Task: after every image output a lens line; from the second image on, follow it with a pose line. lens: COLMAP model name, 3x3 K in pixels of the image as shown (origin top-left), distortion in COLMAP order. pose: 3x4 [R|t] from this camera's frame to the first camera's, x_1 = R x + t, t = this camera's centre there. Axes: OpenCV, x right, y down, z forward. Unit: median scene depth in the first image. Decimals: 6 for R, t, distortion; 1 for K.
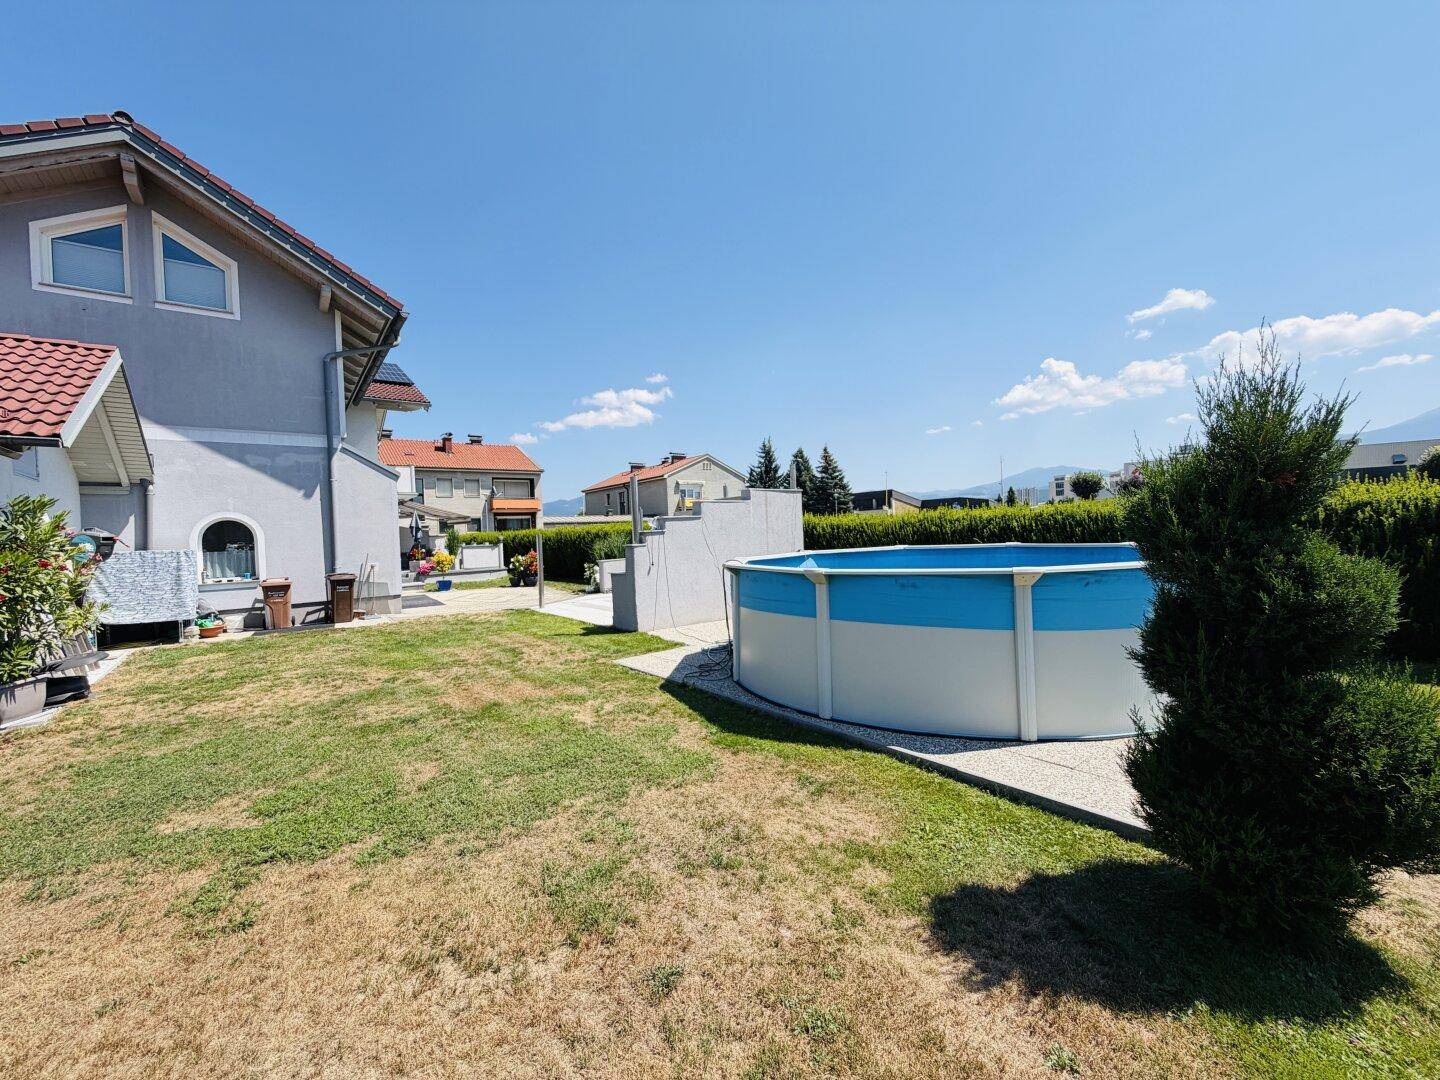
lens RADIAL K [[594.4, 0, 711.7], [0, 594.4, 532.1], [0, 0, 1]] dist [-0.001791, -0.000197]
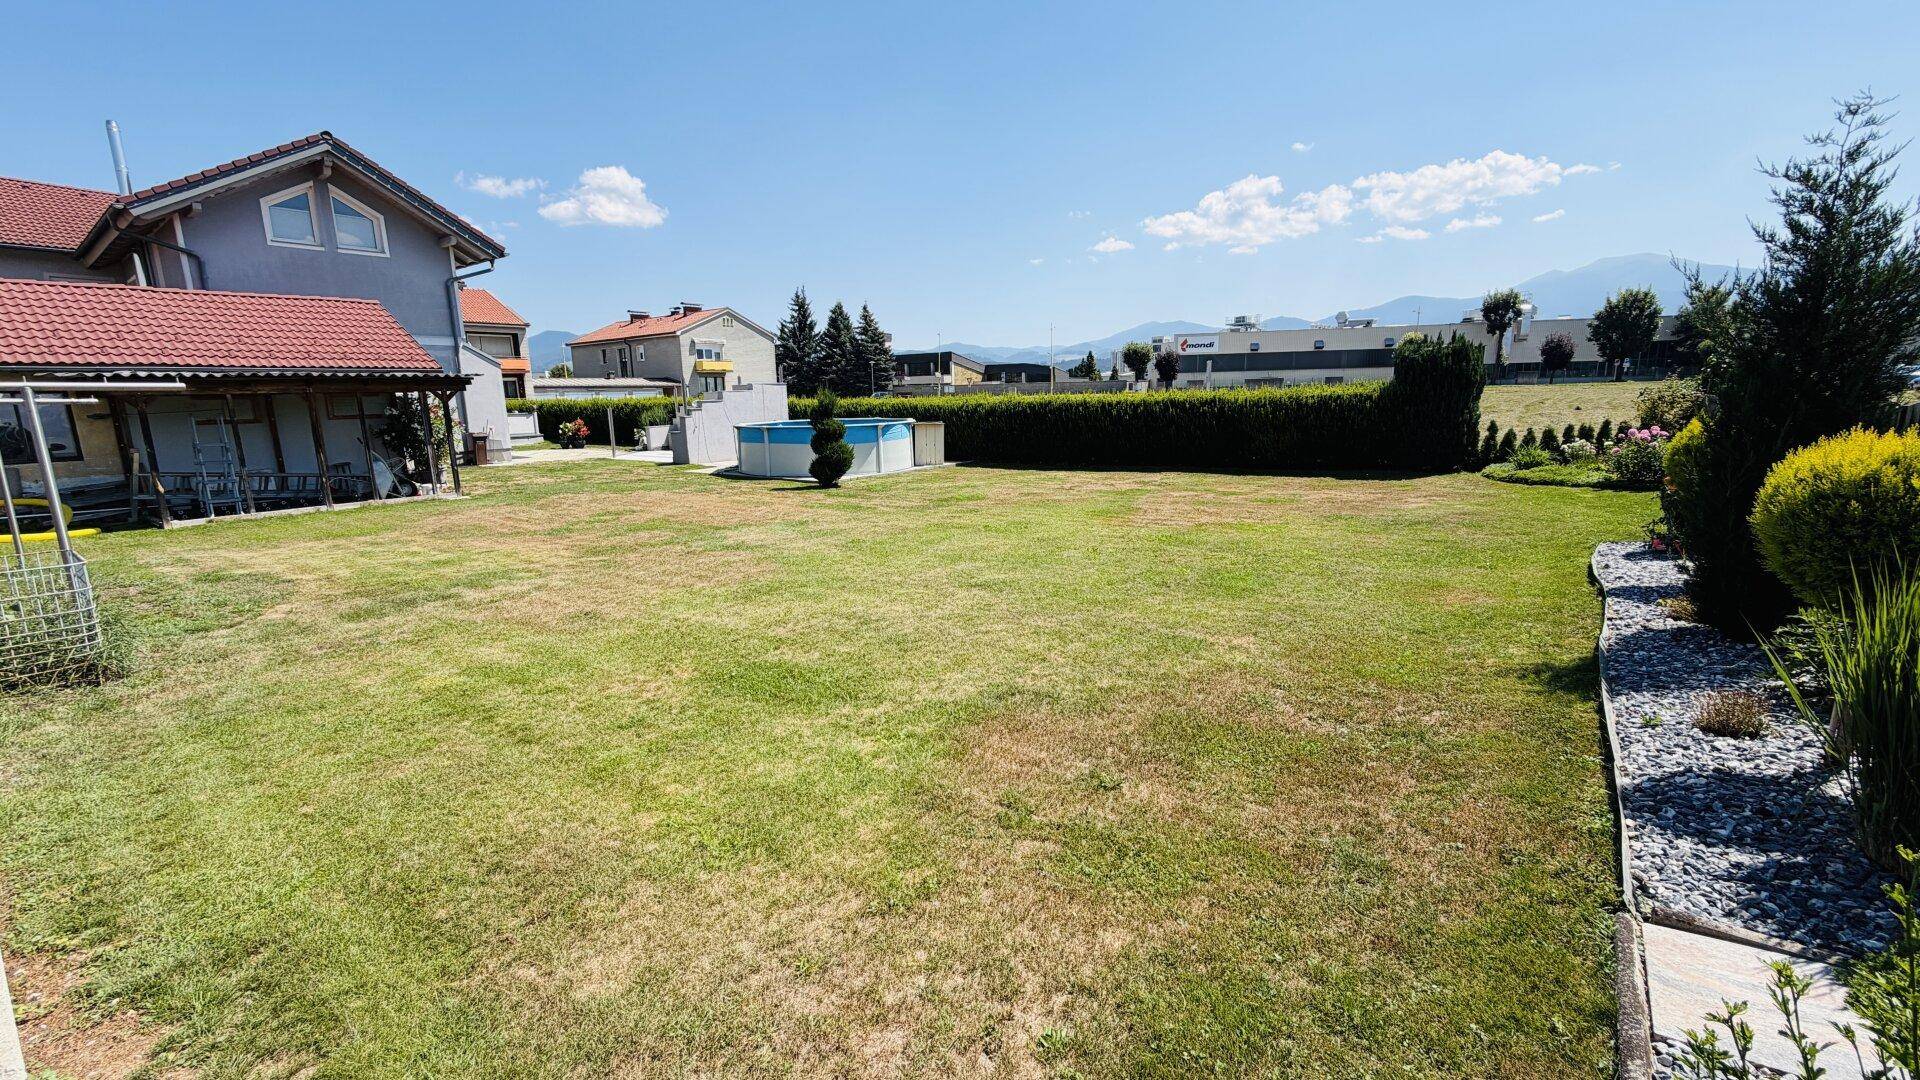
lens RADIAL K [[768.7, 0, 946.0], [0, 768.7, 542.6], [0, 0, 1]] dist [-0.001460, 0.000449]
pose [[0.966491, -0.031162, 0.254803, 0.004200], [-0.016526, 0.982992, 0.182903, -0.005863], [-0.256169, -0.180985, 0.949538, -0.210206]]
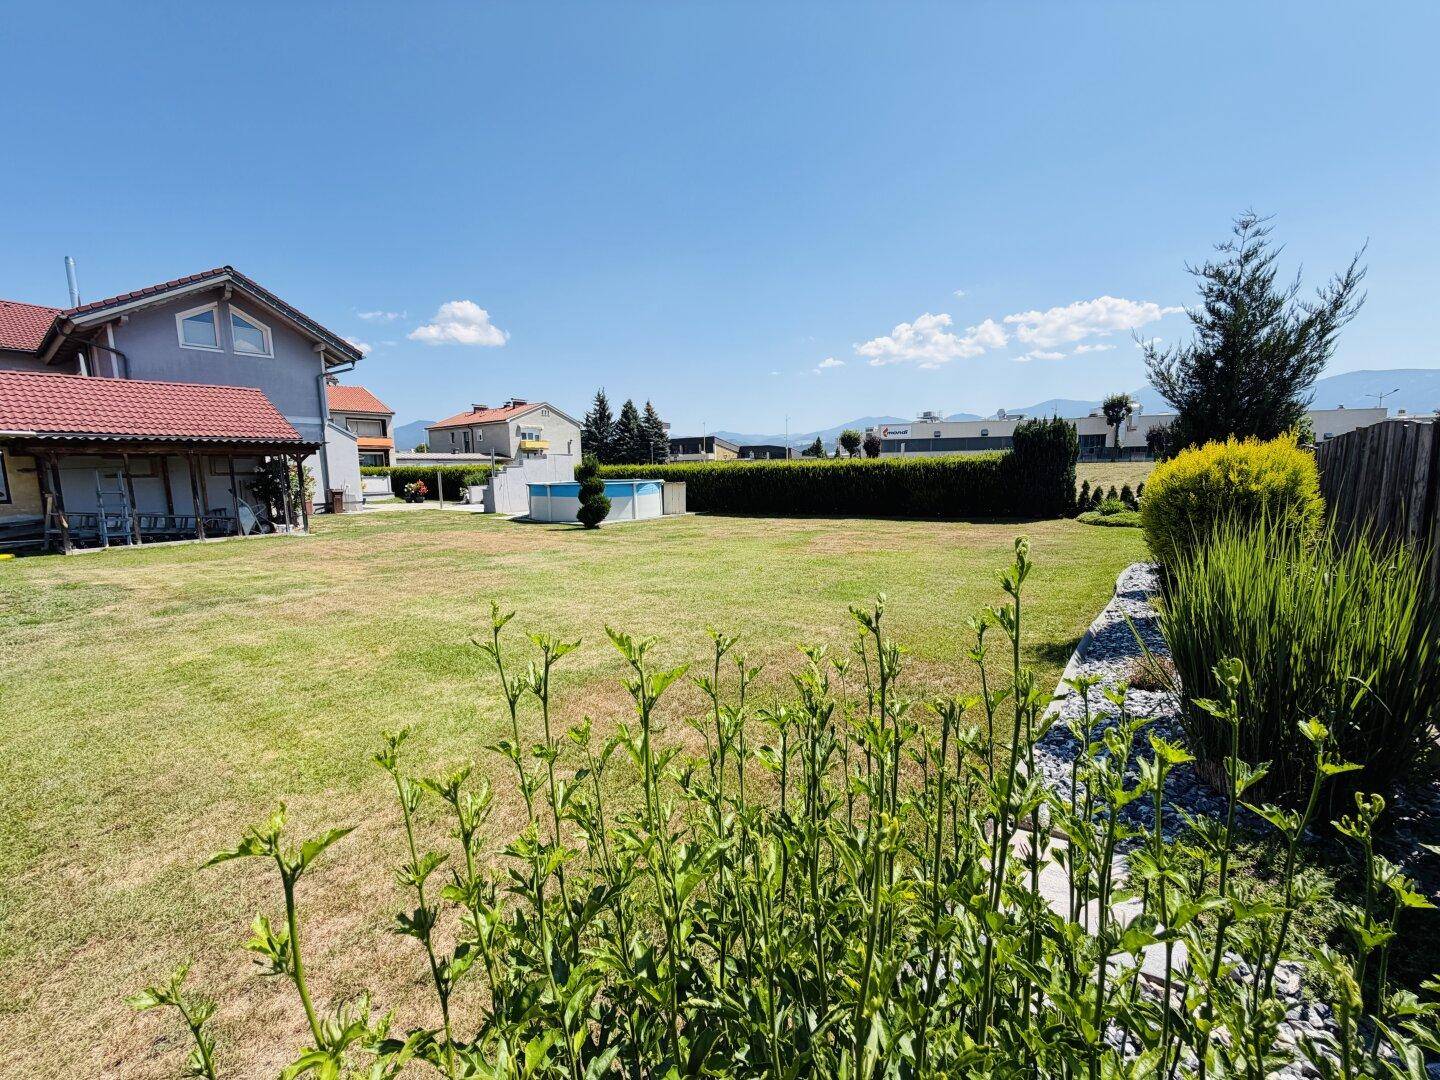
lens RADIAL K [[578.2, 0, 720.0], [0, 578.2, 540.0], [0, 0, 1]] dist [0.000096, -0.000068]
pose [[0.963677, -0.009322, 0.266907, 0.018004], [-0.022429, 0.993035, 0.115662, -0.002468], [-0.266126, -0.117447, 0.956757, -0.212487]]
============================================================
* [What is required]: The whole listing should be restated word for word, with no pictures.

* [Answer space]:
Task: after every image output a lens line; from the second image on, follow it with a pose line. lens: COLMAP model name, 3x3 K in pixels of the image as shown (origin top-left), distortion in COLMAP order. pose: 3x4 [R|t] from this camera's frame to the first camera's, x_1 = R x + t, t = this camera's centre there. Axes: OpenCV, x right, y down, z forward. Unit: median scene depth in the first image. Decimals: 6 for R, t, distortion; 1 for K.
lens RADIAL K [[594.4, 0, 711.7], [0, 594.4, 532.1], [0, 0, 1]] dist [-0.001791, -0.000197]
lens RADIAL K [[768.7, 0, 946.0], [0, 768.7, 542.6], [0, 0, 1]] dist [-0.001460, 0.000449]
pose [[0.966491, -0.031162, 0.254803, 0.004200], [-0.016526, 0.982992, 0.182903, -0.005863], [-0.256169, -0.180985, 0.949538, -0.210206]]
lens RADIAL K [[578.2, 0, 720.0], [0, 578.2, 540.0], [0, 0, 1]] dist [0.000096, -0.000068]
pose [[0.963677, -0.009322, 0.266907, 0.018004], [-0.022429, 0.993035, 0.115662, -0.002468], [-0.266126, -0.117447, 0.956757, -0.212487]]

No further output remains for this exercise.